27. What is a soft, mixed, and hard reset?

git reset has three main modes that determine how the staging area and working directory are affected when you move the HEAD pointer to a previous commit.

28. What is an interactive rebase?

Interactive rebase is a powerful Git tool for modifying and cleaning up a series of commits in your project's history. It allows you to control exactly how commits are integrated or changed, rather than just blindly moving them. 

This process involves using the git rebase -i <base-commit> command, which opens a text editor showing a list of commits in the specified range. You can then use various commands to manipulate individual commits. 

Interactive rebase is typically used on local, unshared branches to create a clean, linear, and meaningful history before sharing it with a team.

29. How to squash commits?

Squashing commits means combining multiple commits into a single commit so that your Git history looks clean and meaningful (for example, before merging a feature branch).

The most common way to squash commits is to use an interactive rebase.

Steps to squash the last N commits

Suppose you want to squash the last 3 commits into one:

git rebase -i HEAD~3

This opens an editor showing something like:

pick a1b2c3 First commit
pick d4e5f6 Second commit
pick 789abc Third commit

You then change it to:

pick a1b2c3 First commit
squash d4e5f6 Second commit
squash 789abc Third commit

• pick → keep this commit as is
• squash (or s) → combine this commit into the one above

After saving and closing, Git will ask you to edit the final commit message (you can keep one or write a new combined message).
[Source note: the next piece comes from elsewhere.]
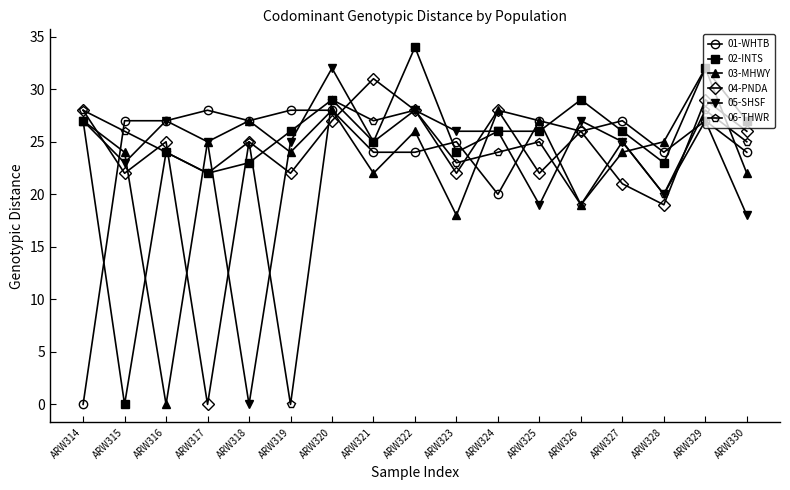

What is the difference between the highest and lowest values at ARW323?

8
Important Note: If the branch is already pushed and used by others, squashing rewrites history, so you should coordinate with your team (or avoid squashing shared history).

30. What does git stash do?

git stash temporarily saves your uncommitted changes (both staged and unstaged) and cleans your working directory, allowing you to switch branches or pull updates without losing your work.
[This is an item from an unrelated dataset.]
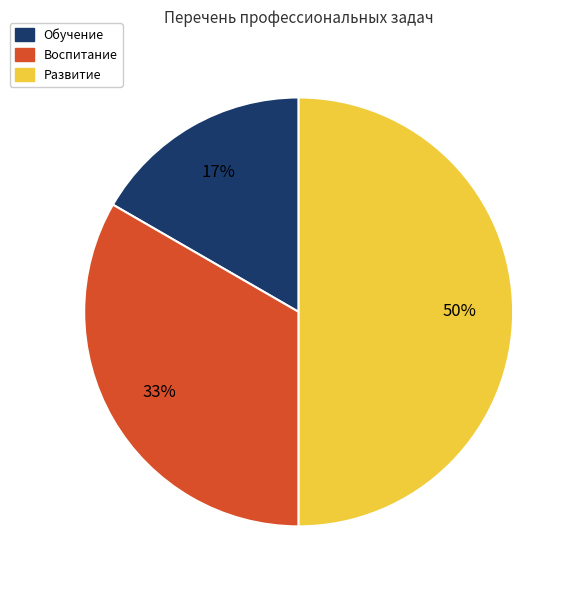

To the nearest percent, what is the combined percentage of Обучение and Воспитание?

50%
It’s like putting your work on a temporary shelf.

You use it when you need to:

• Switch branches quickly
• Pull the latest test code
• Work on an urgent bug fix
• Pause your current work without committing half-done changes

Example scenario:

You're working on feature/login, but suddenly need to fix a production bug on main.

Your changes aren’t complete, so you can't commit them.

• git stash → saves changes and cleans the working directory
• git stash list → shows stashed items
• git stash apply → restores the most recent stash
• git stash drop → removes the stash
• git stash pop → restores + deletes the stash in one step

31. Fork vs Clone vs Branch.

Forking creates an independent copy of a repository on a hosting service (like GitHub) for separate development, Cloning makes a local copy on your machine for offline work, and Branching creates isolated development lines within a single repository (local or remote) for features, all enabling parallel work, but Forks are for public contribution, Clones for local sync, and Branches for features inside a project.

32. What happens during git pull --rebase?

The git pull --rebase command is a combination of git fetch and git rebase. It is used to update a local branch with changes from a remote branch while maintaining a linear commit history.

Here is a breakdown of what happens:

• git fetch: Git first fetches the latest changes from the remote repository and updates the remote-tracking branch (e.g., origin/main). These changes are downloaded but not yet integrated into your local working branch.
• git rebase: After fetching, Git then takes your local commits (those that are not yet pushed to the remote) and temporarily "puts them aside." It then "rewinds" your local branch to the point where it diverged from the remote-tracking branch. Finally, it reapplies your local commits one by one on top of the newly fetched remote changes.

33. You accidentally deleted a branch—how to restore it?

To restore a deleted Git branch, use git reflog to find the commit hash (SHA) of the branch's tip, then git checkout -b <branch-name> <sha> to recreate it locally; for remote/hosted repos (GitHub, Azure DevOps), use the platform's UI to find branch deletions in activity logs or closed pull requests and click "Restore".